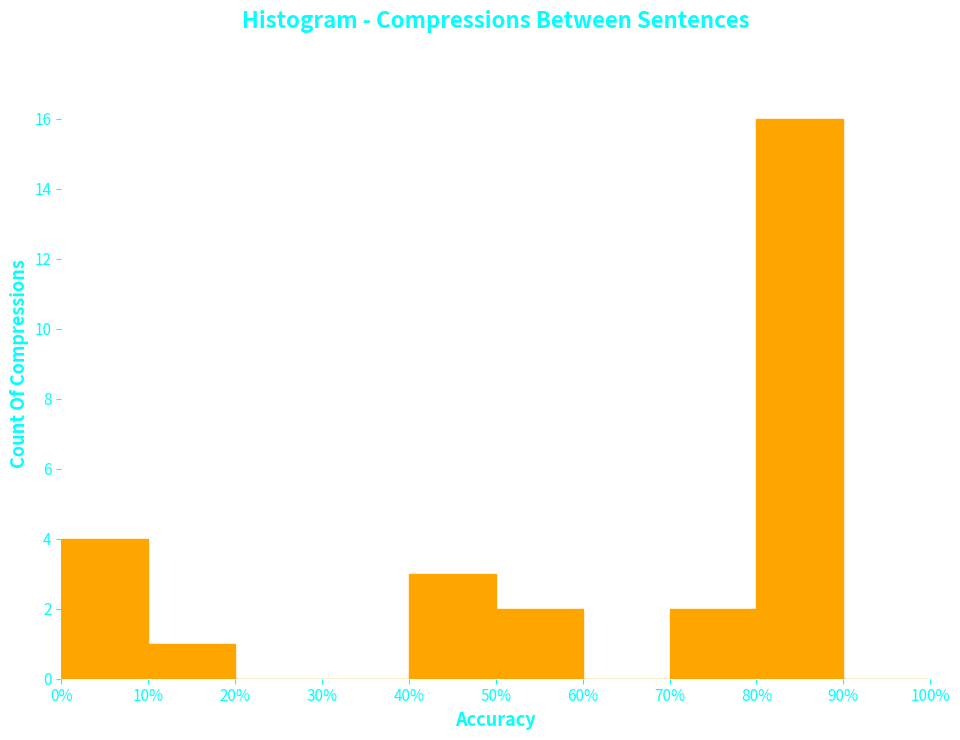

Over which range of the x-axis is the bar tallest?

80% to 90%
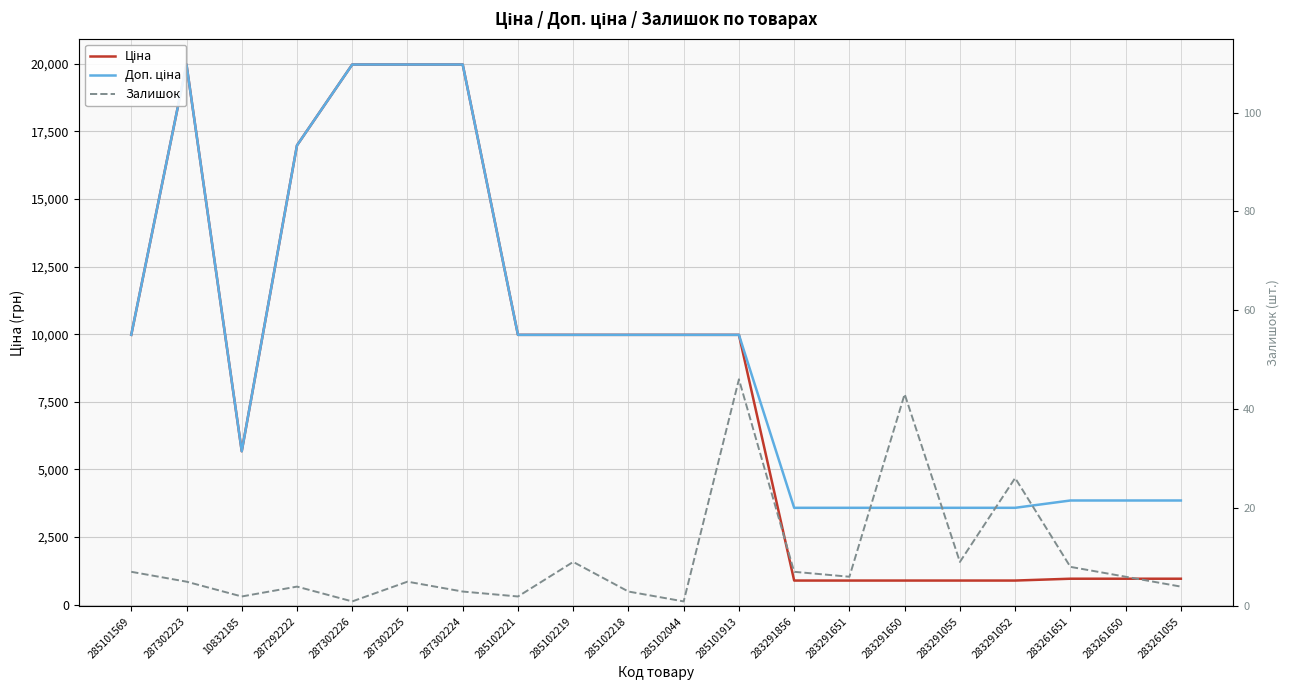

True or false: Ціна and Доп. ціна cross at least once.

False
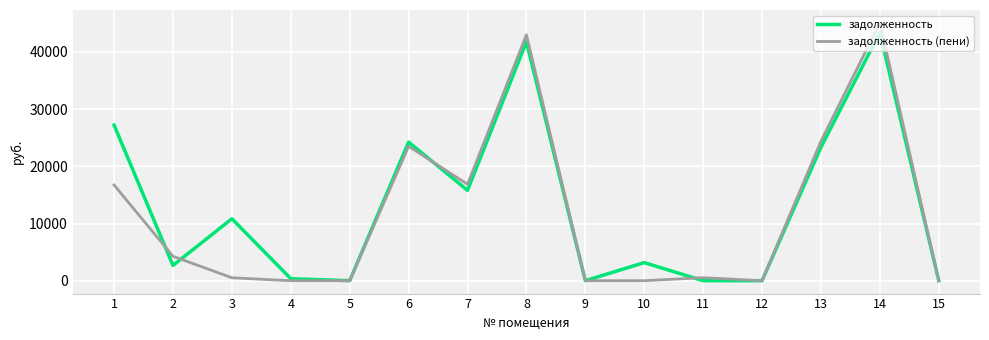

Rank the series at 10 from highest to lowest value.

задолженность, задолженность (пени)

▬▬▬▬▬▬▬▬▬▬

Task prompt:
Write out the listing above line for line, without the pictures.

Task answer:
Over which range of the x-axis is the bar tallest?

80% to 90%

True or false: Ціна and Доп. ціна cross at least once.

False

Rank the series at 10 from highest to lowest value.

задолженность, задолженность (пени)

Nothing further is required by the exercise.